Pros
- Reasonably well paid, progression is fast if you start off in a low position. - The consulting team are intelligent and engaging. - You learn some useful business skills, namely interviewing and portfolio management.
Cons
- Upper management are increasingly out of touch. Extreme pressure put on consultants to meet arbitrary targets despite sustained volume of delivery and noticeable exhaustion throughout the consulting team. - Attitude of management to employees who choose to move on is unacceptable, bad mouthing ex-employees openly and making snide comments about consultants on their notice period. - Promotions are based on a "perception" model, which is basically a weak excuse to empower increasingly distant managers to make lazy assumptions based on perceived flaws that aren't backed by any evidence or metrics. - Pressure to invoice incomplete client claims to meet arbitrary month-end targets, making it difficult to manage client expectations as there really isn't any justification to do this other than to pad Leyton's bottom line (this can be easily proven through examining email and invoice records). - Company is extremely cash rich, but refuses to invest in proper technology or processes.
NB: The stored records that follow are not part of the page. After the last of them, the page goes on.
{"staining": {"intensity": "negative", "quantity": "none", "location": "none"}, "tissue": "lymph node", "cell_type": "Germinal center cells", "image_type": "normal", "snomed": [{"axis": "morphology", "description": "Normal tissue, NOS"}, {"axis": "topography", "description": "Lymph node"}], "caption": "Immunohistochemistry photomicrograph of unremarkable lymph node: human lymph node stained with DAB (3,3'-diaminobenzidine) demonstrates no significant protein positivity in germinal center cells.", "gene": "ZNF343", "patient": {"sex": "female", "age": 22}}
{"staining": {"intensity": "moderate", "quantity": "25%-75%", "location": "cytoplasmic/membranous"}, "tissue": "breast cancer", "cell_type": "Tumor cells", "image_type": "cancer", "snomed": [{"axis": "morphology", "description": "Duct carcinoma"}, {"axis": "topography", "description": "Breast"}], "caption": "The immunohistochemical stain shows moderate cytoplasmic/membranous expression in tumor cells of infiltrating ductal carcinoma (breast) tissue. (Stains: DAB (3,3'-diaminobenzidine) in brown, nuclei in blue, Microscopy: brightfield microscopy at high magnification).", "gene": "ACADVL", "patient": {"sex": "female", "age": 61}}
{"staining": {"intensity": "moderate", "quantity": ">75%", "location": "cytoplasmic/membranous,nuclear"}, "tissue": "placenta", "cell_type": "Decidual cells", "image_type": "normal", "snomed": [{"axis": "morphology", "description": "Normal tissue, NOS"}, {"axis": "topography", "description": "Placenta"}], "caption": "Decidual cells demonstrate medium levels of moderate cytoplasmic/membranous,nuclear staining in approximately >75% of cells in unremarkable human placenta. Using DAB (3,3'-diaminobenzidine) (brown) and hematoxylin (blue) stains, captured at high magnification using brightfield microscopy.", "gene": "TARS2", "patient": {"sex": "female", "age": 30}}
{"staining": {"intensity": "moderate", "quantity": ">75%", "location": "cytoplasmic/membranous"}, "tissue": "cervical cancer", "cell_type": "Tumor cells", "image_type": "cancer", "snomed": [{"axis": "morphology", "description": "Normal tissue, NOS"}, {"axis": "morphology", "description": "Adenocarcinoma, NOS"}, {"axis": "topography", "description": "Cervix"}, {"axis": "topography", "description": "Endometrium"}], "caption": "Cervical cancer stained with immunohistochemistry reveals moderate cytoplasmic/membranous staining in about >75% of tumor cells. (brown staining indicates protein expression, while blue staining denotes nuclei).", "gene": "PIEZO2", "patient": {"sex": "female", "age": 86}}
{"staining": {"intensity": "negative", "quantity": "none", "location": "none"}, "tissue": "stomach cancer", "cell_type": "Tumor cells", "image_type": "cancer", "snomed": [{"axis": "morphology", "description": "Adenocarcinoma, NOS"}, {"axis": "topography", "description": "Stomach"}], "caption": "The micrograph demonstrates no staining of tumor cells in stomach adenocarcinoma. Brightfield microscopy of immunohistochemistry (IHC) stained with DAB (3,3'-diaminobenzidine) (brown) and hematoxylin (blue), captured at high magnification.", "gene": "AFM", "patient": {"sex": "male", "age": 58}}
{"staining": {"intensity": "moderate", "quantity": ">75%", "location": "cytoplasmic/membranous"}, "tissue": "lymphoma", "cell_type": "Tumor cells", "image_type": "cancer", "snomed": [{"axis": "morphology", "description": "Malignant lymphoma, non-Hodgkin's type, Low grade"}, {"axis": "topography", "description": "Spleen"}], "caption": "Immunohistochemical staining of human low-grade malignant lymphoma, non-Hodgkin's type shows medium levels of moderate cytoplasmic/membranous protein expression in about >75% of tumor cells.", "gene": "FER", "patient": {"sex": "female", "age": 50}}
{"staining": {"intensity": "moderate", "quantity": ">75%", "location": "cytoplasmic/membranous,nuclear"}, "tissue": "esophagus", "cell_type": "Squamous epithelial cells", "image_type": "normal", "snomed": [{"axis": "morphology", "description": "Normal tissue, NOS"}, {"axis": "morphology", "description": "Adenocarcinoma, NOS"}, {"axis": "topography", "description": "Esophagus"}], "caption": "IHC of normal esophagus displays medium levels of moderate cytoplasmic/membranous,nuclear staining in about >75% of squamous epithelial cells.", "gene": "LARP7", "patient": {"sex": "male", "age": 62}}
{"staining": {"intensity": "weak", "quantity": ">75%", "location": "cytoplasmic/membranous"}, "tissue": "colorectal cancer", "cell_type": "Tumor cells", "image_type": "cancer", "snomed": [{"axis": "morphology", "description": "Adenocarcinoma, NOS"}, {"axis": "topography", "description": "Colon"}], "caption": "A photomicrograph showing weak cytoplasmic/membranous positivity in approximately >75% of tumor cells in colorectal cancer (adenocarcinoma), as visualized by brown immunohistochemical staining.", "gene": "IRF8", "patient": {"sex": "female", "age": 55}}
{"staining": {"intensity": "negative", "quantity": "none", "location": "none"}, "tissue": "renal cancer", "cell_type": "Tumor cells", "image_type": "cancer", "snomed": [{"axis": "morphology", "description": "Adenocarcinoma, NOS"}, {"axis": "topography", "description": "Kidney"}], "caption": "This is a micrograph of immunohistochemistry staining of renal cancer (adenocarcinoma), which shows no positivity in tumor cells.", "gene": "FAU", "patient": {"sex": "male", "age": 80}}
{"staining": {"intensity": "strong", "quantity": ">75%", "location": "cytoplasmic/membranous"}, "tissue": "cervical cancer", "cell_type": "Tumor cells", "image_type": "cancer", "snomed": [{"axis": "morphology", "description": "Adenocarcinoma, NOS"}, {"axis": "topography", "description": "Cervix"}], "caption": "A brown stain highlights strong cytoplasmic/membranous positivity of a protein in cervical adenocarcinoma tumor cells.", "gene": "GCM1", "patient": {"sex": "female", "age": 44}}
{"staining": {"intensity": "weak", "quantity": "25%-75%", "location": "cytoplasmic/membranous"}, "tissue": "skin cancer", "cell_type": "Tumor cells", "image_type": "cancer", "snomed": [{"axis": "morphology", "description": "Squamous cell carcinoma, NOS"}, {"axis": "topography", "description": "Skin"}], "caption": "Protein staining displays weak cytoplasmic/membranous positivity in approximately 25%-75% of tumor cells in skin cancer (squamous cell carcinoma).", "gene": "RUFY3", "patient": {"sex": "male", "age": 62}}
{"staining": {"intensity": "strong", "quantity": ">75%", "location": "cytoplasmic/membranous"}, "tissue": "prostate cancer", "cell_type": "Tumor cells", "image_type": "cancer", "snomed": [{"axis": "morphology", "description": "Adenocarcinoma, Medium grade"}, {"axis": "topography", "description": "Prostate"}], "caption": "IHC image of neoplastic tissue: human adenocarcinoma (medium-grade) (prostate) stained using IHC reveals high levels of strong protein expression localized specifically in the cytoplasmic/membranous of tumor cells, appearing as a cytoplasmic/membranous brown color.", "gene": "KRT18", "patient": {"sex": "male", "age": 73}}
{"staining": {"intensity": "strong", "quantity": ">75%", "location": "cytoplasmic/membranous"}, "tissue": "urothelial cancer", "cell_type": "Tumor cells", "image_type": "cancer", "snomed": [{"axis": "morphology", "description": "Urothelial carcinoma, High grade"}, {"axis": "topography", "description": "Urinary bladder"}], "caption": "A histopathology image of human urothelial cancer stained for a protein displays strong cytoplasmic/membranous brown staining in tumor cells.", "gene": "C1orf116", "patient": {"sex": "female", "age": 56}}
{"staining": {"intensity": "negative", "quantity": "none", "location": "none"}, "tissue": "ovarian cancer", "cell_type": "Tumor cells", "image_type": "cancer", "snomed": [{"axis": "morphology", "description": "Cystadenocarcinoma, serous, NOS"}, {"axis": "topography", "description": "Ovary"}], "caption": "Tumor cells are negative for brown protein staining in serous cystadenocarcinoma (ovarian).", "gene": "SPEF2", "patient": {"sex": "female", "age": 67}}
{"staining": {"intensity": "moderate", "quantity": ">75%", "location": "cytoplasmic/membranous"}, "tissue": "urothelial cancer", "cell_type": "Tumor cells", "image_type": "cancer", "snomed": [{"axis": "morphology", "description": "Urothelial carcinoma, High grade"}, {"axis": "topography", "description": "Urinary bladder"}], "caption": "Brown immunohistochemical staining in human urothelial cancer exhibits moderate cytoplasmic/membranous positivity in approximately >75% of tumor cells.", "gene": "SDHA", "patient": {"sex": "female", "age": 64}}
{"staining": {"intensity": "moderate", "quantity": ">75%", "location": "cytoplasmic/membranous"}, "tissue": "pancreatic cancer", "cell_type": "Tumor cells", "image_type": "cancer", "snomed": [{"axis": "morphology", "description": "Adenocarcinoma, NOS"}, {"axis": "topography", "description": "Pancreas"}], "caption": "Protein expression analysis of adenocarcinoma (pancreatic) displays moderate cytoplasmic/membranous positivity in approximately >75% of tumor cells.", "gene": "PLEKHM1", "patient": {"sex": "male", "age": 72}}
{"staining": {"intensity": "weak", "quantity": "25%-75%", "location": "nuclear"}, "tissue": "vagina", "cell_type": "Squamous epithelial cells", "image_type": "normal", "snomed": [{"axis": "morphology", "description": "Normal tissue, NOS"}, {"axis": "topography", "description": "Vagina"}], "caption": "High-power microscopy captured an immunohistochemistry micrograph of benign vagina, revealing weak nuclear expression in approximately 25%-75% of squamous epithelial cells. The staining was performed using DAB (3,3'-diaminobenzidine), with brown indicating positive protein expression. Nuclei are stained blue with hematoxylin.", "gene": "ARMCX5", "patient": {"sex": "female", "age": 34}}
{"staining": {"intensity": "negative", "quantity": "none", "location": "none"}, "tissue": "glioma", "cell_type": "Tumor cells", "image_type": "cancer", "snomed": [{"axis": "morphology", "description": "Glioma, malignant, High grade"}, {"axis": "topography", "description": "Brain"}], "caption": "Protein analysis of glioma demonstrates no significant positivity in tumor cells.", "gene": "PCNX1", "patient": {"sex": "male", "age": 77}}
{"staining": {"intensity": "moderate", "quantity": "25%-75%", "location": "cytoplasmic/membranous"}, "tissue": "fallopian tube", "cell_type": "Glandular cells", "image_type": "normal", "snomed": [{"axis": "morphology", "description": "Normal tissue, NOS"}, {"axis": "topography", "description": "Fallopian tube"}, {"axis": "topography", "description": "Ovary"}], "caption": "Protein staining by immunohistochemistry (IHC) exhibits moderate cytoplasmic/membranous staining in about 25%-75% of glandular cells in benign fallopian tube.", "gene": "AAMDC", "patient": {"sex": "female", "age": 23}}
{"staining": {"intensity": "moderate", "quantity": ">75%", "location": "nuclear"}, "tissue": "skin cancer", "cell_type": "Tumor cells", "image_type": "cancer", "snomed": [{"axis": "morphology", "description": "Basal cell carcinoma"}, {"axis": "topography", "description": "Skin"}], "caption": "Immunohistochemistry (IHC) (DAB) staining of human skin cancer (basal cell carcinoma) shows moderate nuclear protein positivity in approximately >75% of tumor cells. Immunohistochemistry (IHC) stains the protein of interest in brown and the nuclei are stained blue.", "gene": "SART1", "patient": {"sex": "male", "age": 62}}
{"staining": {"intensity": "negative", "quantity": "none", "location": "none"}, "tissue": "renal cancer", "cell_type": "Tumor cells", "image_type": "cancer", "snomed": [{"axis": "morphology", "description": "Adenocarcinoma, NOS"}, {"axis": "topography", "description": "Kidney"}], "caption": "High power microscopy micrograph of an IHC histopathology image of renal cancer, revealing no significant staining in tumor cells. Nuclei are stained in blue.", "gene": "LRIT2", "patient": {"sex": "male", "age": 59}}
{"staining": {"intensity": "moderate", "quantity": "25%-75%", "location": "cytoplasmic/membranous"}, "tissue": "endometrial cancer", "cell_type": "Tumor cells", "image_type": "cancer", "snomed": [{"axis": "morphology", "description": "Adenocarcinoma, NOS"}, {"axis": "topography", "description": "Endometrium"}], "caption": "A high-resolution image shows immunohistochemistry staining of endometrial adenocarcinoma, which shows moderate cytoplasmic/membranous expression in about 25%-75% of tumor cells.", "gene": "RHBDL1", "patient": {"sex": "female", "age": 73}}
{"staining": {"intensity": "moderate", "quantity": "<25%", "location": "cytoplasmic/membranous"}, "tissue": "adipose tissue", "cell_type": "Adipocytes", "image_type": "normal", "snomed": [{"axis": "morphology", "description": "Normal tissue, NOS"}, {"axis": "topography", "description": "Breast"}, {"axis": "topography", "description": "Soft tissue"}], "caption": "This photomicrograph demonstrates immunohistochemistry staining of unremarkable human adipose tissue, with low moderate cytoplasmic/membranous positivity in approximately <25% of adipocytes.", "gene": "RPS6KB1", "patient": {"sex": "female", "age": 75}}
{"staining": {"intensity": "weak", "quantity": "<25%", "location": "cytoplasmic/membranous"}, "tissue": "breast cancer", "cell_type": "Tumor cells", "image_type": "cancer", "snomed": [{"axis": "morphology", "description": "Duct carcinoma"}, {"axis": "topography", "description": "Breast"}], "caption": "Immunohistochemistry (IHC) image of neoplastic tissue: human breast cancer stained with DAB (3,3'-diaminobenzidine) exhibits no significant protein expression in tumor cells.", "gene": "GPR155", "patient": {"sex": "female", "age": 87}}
Most of the profit is filtered to C-grade vanity projects (sailing), sales and director salaries. - Despite comments made by the "head of recruitment" account to other reviews, progression is hugely based on who you know and how much you suck up to them. Progressing beyond senior basically requires others to leave, or for you to be earmarked for it from early days. - Return to office was forced too soon and too recklessly. Numerous COVID outbreaks covered up. Several consultants benefitted from the flexibility of home working. 1-2 days a week WFH made it clear where management stood on office vs home working. - The hours are long. You sign away your right to work less than 45 hours up front in the contract, and the work day is longer than average (8-5). We used to only really work overtime in big months (March, June, December), but this fluctuation has evened out over the last 2 years and we're expected to be full-on pretty much all of the time. - The company enables and actively rewards dishonest or misleading behaviour. Individuals (sales and consulting) who are less honest on how they do their work are not scrutinised or reprimanded sufficiently, leaving room for manipulation of lower-level colleagues.